Dataset entries:
* * * * *
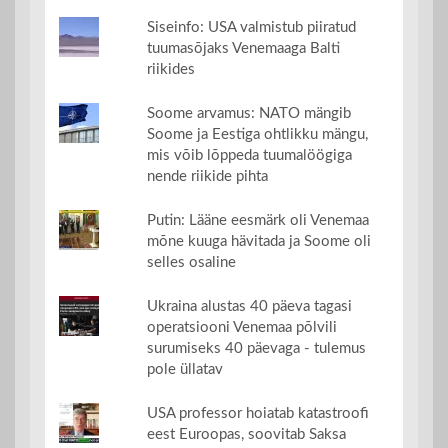
Siseinfo: USA valmistub piiratud
tuumasõjaks Venemaaga Balti
riikides
Soome arvamus: NATO mängib
Soome ja Eestiga ohtlikku mängu,
mis võib lõppeda tuumalöögiga
nende riikide pihta
Putin: Lääne eesmärk oli Venemaa
mõne kuuga hävitada ja Soome oli
selles osaline
Ukraina alustas 40 päeva tagasi
operatsiooni Venemaa põlvili
surumiseks 40 päevaga - tulemus
pole üllatav
USA professor hoiatab katastroofi
eest Euroopas, soovitab Saksa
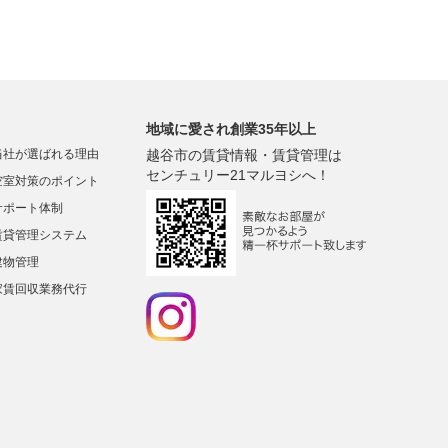
地域に愛され創業35年以上
当社が選ばれる理由
越谷市の賃貸情報・賃貸管理は
センチュリー21マルヨシへ！
空室対策のポイント
サポート体制
賃貸管理システム
建物管理
家賃回収業務代行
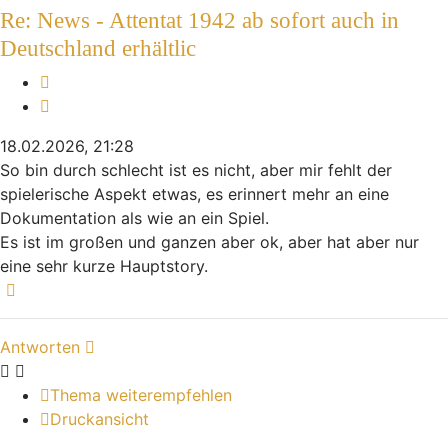
Re: News - Attentat 1942 ab sofort auch in
Deutschland erhältlic
Melden
Zitieren
18.02.2026, 21:28
So bin durch schlecht ist es nicht, aber mir fehlt der
spielerische Aspekt etwas, es erinnert mehr an eine
Dokumentation als wie an ein Spiel.
Es ist im großen und ganzen aber ok, aber hat aber nur
eine sehr kurze Hauptstory.
Nach oben
Antworten
Thema weiterempfehlen
Druckansicht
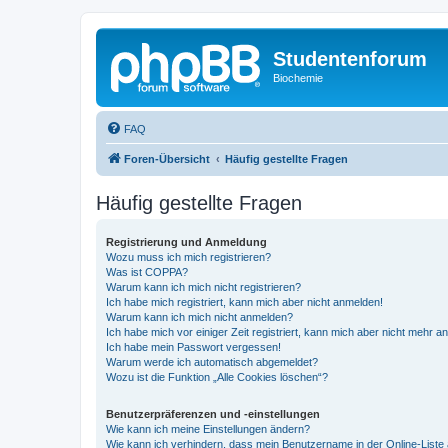
Studentenforum
Biochemie
FAQ
Foren-Übersicht
Häufig gestellte Fragen
Häufig gestellte Fragen
Registrierung und Anmeldung
Wozu muss ich mich registrieren?
Was ist COPPA?
Warum kann ich mich nicht registrieren?
Ich habe mich registriert, kann mich aber nicht anmelden!
Warum kann ich mich nicht anmelden?
Ich habe mich vor einiger Zeit registriert, kann mich aber nicht mehr 
Ich habe mein Passwort vergessen!
Warum werde ich automatisch abgemeldet?
Wozu ist die Funktion „Alle Cookies löschen“?
Benutzerpräferenzen und -einstellungen
Wie kann ich meine Einstellungen ändern?
Wie kann ich verhindern, dass mein Benutzername in der Online-Liste 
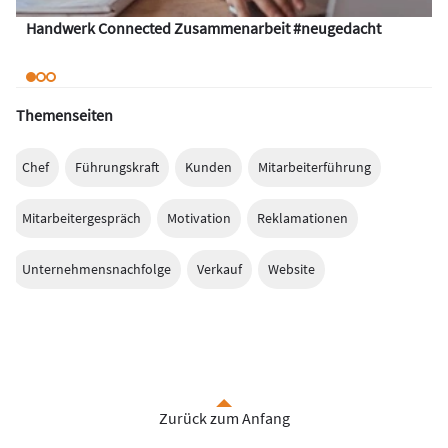
Handwerk Connected Zusammenarbeit #neugedacht
Themenseiten
Chef
Führungskraft
Kunden
Mitarbeiterführung
Mitarbeitergespräch
Motivation
Reklamationen
Unternehmensnachfolge
Verkauf
Website
Zurück zum Anfang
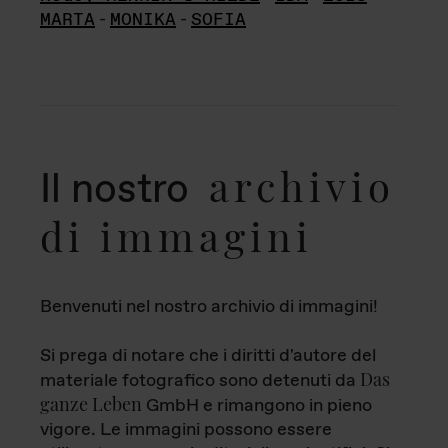
MARTA
-
MONIKA
-
SOFIA
archivio
Il nostro
di immagini
Benvenuti nel nostro archivio di immagini!
Si prega di notare che i diritti d'autore del
Das
materiale fotografico sono detenuti da
ganze Leben
GmbH e rimangono in pieno
vigore. Le immagini possono essere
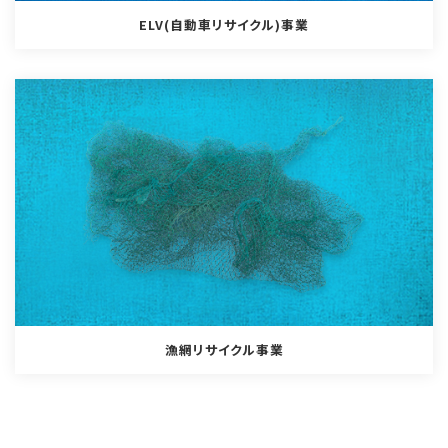
ELV(自動車リサイクル)事業
漁網リサイクル事業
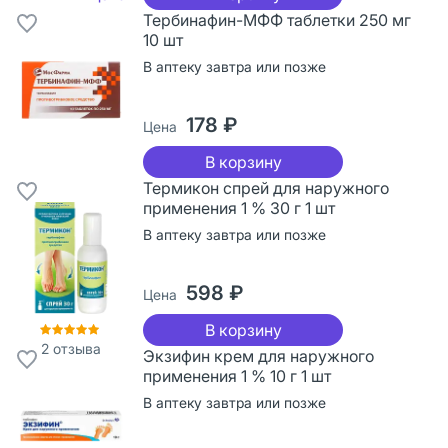
Тербинафин-МФФ таблетки 250 мг
10 шт
В аптеку завтра или позже
178 ₽
Цена
В корзину
Термикон спрей для наружного
применения 1 % 30 г 1 шт
В аптеку завтра или позже
598 ₽
Цена
В корзину
2
отзыва
Экзифин крем для наружного
применения 1 % 10 г 1 шт
В аптеку завтра или позже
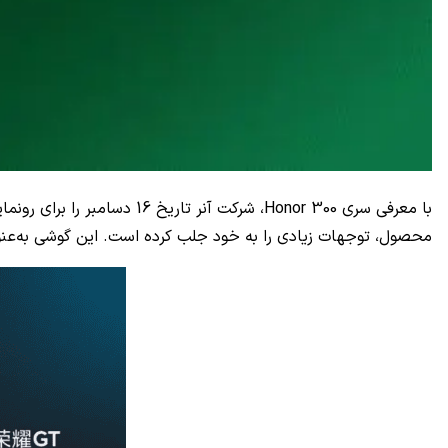
محصول، توجهات زیادی را به خود جلب کرده است. این گوشی به‌عنوان جانشین آنر 90 GT وارد بازار خواهد شد و علاقمندان به تکنولوژی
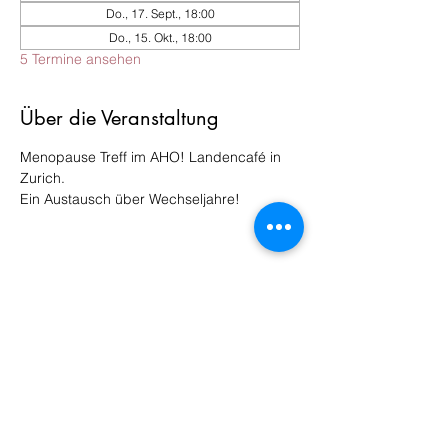
Do., 17. Sept., 18:00
Do., 15. Okt., 18:00
5 Termine ansehen
Über die Veranstaltung
Menopause Treff im AHO! Landencafé in 
Zurich.
Ein Austausch über Wechseljahre!
Diese Veranstaltung teilen
claudia.brett@menopauseandmore.com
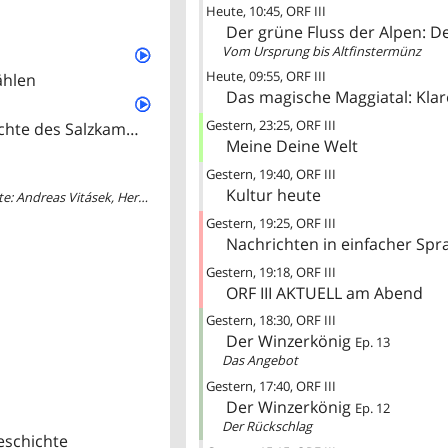
Heute
10:45
ORF III
Der grüne Fluss der Alpen: De
Vom Ursprung bis Altfinstermünz
Heute
09:55
ORF III
ählen
Das magische Maggiatal: Klar
Gestern
23:25
ORF III
Berge, Seen und Partisanen – Eine politische Geschichte des Salzkammerguts
Meine Deine Welt
Gestern
19:40
ORF III
Kultur heute
Kabarett unter Sternen: Die Tafelrunde Open Air aus Güssing | Gäste: Andreas Vitásek, Herbert Steinböck, Eva Maria Marold, Gudrun Nikodem-Eichenhard
Gestern
19:25
ORF III
Nachrichten in einfacher Spr
Gestern
19:18
ORF III
ORF III AKTUELL am Abend
Gestern
18:30
ORF III
Der Winzerkönig
Ep. 13
Das Angebot
Gestern
17:40
ORF III
Der Winzerkönig
Ep. 12
Der Rückschlag
eschichte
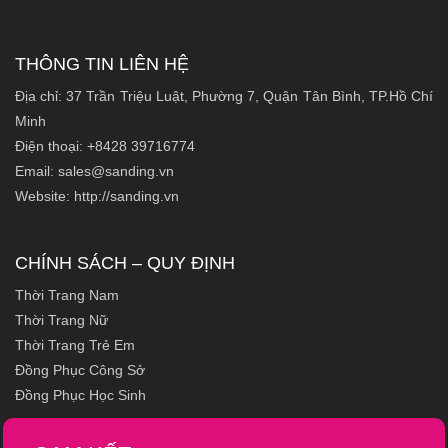
THÔNG TIN LIÊN HỆ
Địa chỉ: 37 Trần Triệu Luật, Phường 7, Quận Tân Bình, TP.Hồ Chí
Minh
Điện thoại: +8428 39716774
Email: sales@sanding.vn
Website: http://sanding.vn
CHÍNH SÁCH – QUY ĐỊNH
Thời Trang Nam
Thời Trang Nữ
Thời Trang Trẻ Em
Đồng Phục Công Sở
Đồng Phục Học Sinh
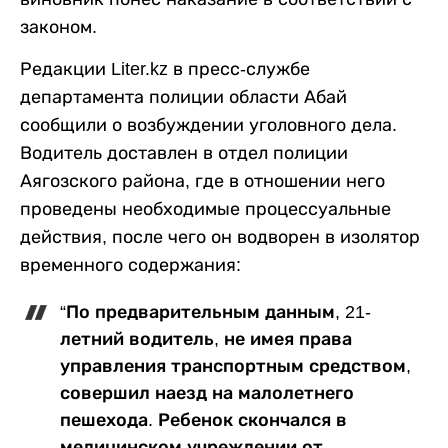
законом.
Редакции Liter.kz в пресс-службе
департамента полиции области Абай
сообщили о возбуждении уголовного дела.
Водитель доставлен в отдел полиции
Аягозского района, где в отношении него
проведены необходимые процессуальные
действия, после чего он водворен в изолятор
временного содержания:
“По предварительным данным, 21-
летний водитель, не имея права
управления транспортным средством,
совершил наезд на малолетнего
пешехода. Ребенок скончался в
медицинском учреждении от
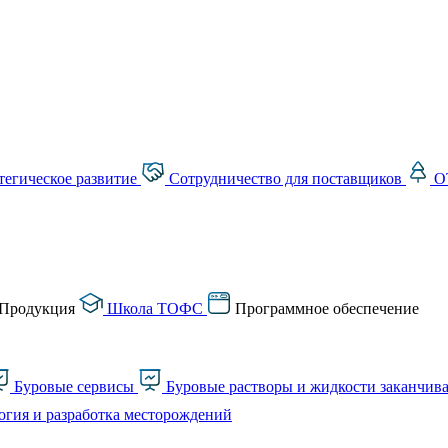
тегическое развитие
Сотрудничество для поставщиков
О
Продукция
Школа ТОФС
Программное обеспечение
Буровые сервисы
Буровые растворы и жидкости заканчив
огия и разработка месторождений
* * * * *
Only lines belong in the copy: transcribe those from the start of the data through the line that contains "Was ist COPPA?", and skip the pictures.

Siseinfo: USA valmistub piiratud
tuumasõjaks Venemaaga Balti
riikides
Soome arvamus: NATO mängib
Soome ja Eestiga ohtlikku mängu,
mis võib lõppeda tuumalöögiga
nende riikide pihta
Putin: Lääne eesmärk oli Venemaa
mõne kuuga hävitada ja Soome oli
selles osaline
Ukraina alustas 40 päeva tagasi
operatsiooni Venemaa põlvili
surumiseks 40 päevaga - tulemus
pole üllatav
USA professor hoiatab katastroofi
eest Euroopas, soovitab Saksa
地域に愛され創業35年以上
当社が選ばれる理由
越谷市の賃貸情報・賃貸管理は
センチュリー21マルヨシへ！
空室対策のポイント
サポート体制
賃貸管理システム
建物管理
家賃回収業務代行
Re: News - Attentat 1942 ab sofort auch in
Deutschland erhältlic
Melden
Zitieren
18.02.2026, 21:28
So bin durch schlecht ist es nicht, aber mir fehlt der
spielerische Aspekt etwas, es erinnert mehr an eine
Dokumentation als wie an ein Spiel.
Es ist im großen und ganzen aber ok, aber hat aber nur
eine sehr kurze Hauptstory.
Nach oben
Antworten
Thema weiterempfehlen
Druckansicht
Studentenforum
Biochemie
FAQ
Foren-Übersicht
Häufig gestellte Fragen
Häufig gestellte Fragen
Registrierung und Anmeldung
Wozu muss ich mich registrieren?
Was ist COPPA?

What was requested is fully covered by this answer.